The lower panel is for editing populations present in a CellProperties file. The list on the left servers to select the population for editing, with the checkboxes to select whether it is shown on the cell. Depending on the size of the population it may take several seconds to recompute the positions for all the channels on a cell. In this case it can be easiest to modify the population with the display off, and then put it on to visualize the results.

All the functionality in the PSICS channel distribution model is accessible from the user interface, although some of it is presented in a slightly different way. In particular, ICING allows channel densities to be expressed relative to one another. In the stored CellProperties file, these are converted to standalone distribution rules that are referred to by each of the relative populations. The full details of channel distributions are covered in the next section. The the following paragraphs cover the most commonly used items.

To change the color of a population, select it in the list and then click the colored box under "Population properties".

The "Channel density" field can be either a number or an expression. As with many of the controls there is a "tooltip" if you hover the mouse over the label. In this case it indicates that there is more information if you click the label, including a description of the quantities that are available for use in expressions and some examples.

Because it can be slow, the display does not automatically update if you change the density. This only happens when you click Update channel density.

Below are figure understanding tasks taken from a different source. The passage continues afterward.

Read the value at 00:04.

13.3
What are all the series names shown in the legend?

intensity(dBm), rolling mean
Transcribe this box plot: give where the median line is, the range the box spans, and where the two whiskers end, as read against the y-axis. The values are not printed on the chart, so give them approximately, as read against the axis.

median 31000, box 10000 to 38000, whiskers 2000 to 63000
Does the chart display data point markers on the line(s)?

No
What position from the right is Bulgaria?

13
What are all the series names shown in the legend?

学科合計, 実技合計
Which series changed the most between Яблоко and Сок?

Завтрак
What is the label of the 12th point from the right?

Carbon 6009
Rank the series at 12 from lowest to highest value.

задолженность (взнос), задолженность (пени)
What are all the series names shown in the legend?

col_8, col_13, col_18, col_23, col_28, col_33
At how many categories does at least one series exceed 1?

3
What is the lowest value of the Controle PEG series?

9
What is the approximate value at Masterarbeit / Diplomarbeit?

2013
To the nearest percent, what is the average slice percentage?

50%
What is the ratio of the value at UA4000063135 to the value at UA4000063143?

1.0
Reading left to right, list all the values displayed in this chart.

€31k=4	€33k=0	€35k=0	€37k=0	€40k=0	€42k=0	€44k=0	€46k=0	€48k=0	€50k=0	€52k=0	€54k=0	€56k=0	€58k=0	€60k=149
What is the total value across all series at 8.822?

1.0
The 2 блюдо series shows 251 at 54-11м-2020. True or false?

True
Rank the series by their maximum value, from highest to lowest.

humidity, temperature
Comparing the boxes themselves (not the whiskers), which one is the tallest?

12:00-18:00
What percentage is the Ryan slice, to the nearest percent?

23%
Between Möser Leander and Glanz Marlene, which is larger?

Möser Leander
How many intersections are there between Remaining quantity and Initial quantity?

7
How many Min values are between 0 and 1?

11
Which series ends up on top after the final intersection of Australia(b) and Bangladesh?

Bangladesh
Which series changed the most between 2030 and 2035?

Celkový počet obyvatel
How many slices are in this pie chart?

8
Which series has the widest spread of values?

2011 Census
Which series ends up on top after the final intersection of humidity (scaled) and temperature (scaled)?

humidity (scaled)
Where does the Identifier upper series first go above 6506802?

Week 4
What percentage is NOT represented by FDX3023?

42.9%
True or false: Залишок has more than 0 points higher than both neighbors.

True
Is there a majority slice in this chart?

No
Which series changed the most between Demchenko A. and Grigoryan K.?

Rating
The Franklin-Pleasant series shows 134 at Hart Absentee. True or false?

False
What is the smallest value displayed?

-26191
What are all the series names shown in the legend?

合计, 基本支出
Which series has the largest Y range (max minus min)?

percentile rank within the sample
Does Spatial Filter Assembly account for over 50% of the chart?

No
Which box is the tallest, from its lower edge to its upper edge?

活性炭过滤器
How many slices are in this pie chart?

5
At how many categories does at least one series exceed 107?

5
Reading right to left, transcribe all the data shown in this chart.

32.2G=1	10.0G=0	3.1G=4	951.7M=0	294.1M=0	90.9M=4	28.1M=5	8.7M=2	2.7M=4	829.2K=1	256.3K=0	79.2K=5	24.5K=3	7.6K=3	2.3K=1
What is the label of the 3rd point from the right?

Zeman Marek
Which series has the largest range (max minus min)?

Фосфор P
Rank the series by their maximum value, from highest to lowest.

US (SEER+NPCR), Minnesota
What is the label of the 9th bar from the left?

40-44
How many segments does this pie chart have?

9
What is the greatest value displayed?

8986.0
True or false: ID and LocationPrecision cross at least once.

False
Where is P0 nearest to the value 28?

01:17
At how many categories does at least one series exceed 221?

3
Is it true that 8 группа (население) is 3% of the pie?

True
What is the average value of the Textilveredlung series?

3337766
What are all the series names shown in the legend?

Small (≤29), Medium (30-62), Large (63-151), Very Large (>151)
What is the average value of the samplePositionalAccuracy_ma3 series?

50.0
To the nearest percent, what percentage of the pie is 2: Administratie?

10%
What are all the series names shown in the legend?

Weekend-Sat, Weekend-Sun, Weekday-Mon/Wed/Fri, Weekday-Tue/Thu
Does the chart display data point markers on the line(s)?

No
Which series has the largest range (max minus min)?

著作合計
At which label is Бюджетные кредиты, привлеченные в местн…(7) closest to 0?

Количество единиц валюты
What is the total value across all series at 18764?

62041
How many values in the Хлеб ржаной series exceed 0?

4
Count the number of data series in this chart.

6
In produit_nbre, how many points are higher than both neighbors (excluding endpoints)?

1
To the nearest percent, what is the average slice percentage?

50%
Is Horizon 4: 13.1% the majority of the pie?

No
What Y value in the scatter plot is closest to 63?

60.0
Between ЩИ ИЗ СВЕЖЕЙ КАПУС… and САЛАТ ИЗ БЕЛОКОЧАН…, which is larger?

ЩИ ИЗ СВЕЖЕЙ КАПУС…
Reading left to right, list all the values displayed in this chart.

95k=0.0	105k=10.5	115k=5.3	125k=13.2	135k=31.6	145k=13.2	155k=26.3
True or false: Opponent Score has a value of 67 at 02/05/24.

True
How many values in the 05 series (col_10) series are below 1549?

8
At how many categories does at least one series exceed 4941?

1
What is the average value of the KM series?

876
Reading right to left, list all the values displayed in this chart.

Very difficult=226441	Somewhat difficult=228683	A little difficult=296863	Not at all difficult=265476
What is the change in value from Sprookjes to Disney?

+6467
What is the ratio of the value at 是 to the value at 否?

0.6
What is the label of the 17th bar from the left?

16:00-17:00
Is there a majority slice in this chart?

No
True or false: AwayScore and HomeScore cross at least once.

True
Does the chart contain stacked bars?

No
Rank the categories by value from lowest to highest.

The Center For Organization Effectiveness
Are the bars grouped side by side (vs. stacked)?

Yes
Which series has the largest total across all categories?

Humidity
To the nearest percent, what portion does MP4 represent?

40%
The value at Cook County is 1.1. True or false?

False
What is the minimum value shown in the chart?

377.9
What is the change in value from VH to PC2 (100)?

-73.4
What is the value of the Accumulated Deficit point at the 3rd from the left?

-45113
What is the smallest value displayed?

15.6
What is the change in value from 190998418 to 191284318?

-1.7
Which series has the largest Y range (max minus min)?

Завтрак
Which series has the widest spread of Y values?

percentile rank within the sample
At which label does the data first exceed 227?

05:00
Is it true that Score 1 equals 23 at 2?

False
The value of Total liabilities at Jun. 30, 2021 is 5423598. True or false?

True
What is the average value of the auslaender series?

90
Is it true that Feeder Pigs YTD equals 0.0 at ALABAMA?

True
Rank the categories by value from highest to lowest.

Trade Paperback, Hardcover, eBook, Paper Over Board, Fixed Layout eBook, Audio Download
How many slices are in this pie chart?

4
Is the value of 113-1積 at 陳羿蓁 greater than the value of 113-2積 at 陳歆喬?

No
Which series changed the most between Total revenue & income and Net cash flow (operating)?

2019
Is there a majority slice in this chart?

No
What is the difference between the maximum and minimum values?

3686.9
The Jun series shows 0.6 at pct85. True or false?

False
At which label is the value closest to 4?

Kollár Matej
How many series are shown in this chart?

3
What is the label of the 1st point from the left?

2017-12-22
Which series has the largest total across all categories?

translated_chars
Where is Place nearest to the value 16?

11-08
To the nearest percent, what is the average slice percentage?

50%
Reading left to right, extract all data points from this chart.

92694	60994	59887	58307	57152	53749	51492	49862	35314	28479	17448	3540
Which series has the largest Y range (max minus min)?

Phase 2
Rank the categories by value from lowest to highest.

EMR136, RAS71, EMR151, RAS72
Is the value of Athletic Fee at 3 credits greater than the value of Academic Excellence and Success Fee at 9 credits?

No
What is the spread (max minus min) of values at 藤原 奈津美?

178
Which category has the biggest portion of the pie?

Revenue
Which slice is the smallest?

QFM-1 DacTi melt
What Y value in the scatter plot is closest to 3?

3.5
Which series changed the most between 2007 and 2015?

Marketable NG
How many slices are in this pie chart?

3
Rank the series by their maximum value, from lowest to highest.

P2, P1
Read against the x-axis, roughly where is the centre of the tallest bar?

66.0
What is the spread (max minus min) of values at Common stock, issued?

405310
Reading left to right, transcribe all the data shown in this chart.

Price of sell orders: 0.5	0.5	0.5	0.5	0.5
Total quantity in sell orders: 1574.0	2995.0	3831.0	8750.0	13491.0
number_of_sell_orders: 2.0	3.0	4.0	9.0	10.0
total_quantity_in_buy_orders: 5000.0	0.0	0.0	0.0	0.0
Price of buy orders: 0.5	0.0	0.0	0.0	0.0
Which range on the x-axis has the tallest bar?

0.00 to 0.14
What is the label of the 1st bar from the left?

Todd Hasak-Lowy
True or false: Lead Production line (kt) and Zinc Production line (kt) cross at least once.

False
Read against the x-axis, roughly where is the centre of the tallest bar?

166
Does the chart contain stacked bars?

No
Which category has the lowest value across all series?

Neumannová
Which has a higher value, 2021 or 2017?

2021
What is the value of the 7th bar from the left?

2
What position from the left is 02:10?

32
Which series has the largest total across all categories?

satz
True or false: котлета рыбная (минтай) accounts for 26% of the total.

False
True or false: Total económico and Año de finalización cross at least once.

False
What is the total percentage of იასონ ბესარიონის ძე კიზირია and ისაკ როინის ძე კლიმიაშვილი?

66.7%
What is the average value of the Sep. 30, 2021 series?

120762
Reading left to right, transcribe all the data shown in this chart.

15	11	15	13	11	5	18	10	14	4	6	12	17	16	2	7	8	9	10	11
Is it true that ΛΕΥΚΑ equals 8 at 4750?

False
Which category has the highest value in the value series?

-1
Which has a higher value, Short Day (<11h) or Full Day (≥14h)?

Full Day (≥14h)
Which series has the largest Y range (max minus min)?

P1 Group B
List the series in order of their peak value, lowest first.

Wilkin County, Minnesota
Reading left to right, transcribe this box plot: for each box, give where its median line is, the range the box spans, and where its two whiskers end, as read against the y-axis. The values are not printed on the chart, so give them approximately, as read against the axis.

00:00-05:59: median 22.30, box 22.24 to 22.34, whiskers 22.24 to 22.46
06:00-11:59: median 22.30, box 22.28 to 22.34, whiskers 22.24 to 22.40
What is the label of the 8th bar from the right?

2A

In conjunction with the density, one or more region constraints can be applied to cell to decide which parts of the cell the population should be applied to. These are boolean-valued conditions composed with the controls on the right. Most of the options relate to relative positions which respect to labels on the structure, but probably the most useful in general cases is the "where" operation that allows the expression to be entered by hand using the same quantities as for the density. For example, one of the screenshots uses "(p % 20) < 5" in this context to give clusters of channels every 20 microns.

These are the core functions for creating population definitions, visualizing them on cell morphologies and saving the results as CellProperties files ready for use in a calculation. Further information is provided in the tooltips while using Icing, the channel distribution summary and the CelProperties section of the file formats specification.